### Work to complete
Needed from the data below: every line from the one with "Screening identifies babies" up to and including the one with "Rarely, other conditions", repeated exactly and with nothing else.

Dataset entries
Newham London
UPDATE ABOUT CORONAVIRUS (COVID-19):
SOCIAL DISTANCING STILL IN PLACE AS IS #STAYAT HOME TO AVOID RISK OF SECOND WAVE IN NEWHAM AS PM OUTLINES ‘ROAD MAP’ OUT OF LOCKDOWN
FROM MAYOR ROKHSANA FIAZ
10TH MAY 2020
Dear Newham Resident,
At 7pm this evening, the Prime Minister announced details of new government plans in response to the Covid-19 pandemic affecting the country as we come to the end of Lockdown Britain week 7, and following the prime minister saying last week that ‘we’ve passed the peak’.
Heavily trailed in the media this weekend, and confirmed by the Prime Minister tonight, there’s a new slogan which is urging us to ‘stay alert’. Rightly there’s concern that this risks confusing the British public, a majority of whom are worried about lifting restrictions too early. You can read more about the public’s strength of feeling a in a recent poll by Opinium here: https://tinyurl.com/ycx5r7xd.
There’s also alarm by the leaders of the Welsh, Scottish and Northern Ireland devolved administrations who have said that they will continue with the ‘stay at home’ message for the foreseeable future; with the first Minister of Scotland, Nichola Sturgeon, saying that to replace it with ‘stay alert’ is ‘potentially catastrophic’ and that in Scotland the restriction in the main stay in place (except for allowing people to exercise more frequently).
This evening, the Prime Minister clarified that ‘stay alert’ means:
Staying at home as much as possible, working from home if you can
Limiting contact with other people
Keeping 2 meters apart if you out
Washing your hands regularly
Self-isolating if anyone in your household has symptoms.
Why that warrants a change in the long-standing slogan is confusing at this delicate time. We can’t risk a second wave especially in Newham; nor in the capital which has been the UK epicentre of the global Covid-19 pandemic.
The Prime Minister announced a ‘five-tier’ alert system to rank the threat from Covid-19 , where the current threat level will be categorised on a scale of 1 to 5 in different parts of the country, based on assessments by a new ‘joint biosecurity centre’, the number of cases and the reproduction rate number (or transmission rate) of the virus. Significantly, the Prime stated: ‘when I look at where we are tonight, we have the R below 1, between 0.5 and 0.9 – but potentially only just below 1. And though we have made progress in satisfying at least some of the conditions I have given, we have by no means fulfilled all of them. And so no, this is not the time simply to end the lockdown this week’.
* * *
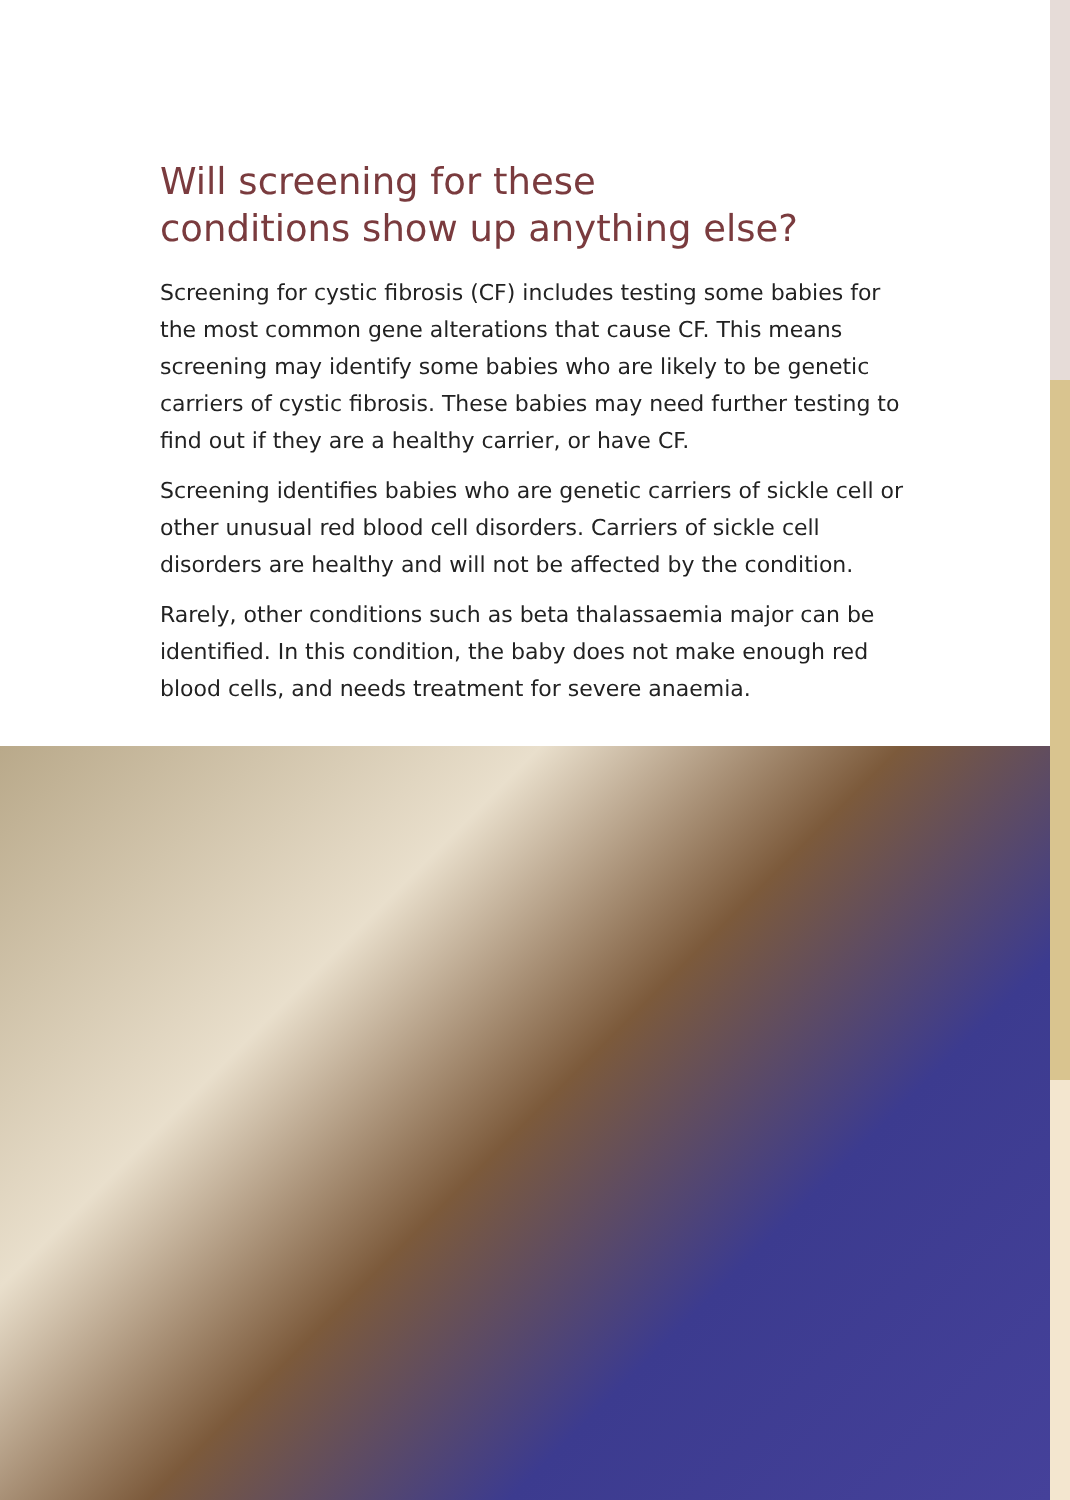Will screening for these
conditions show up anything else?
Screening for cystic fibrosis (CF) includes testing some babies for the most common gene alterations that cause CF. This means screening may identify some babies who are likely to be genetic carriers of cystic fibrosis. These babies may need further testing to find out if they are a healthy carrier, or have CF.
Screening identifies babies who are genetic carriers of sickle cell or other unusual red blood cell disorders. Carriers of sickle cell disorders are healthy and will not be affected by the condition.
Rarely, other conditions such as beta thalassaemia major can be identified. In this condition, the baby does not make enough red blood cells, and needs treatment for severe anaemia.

### Solution to this task
Screening identifies babies who are genetic carriers of sickle cell or other unusual red blood cell disorders. Carriers of sickle cell disorders are healthy and will not be affected by the condition.
Rarely, other conditions such as beta thalassaemia major can be identified. In this condition, the baby does not make enough red blood cells, and needs treatment for severe anaemia.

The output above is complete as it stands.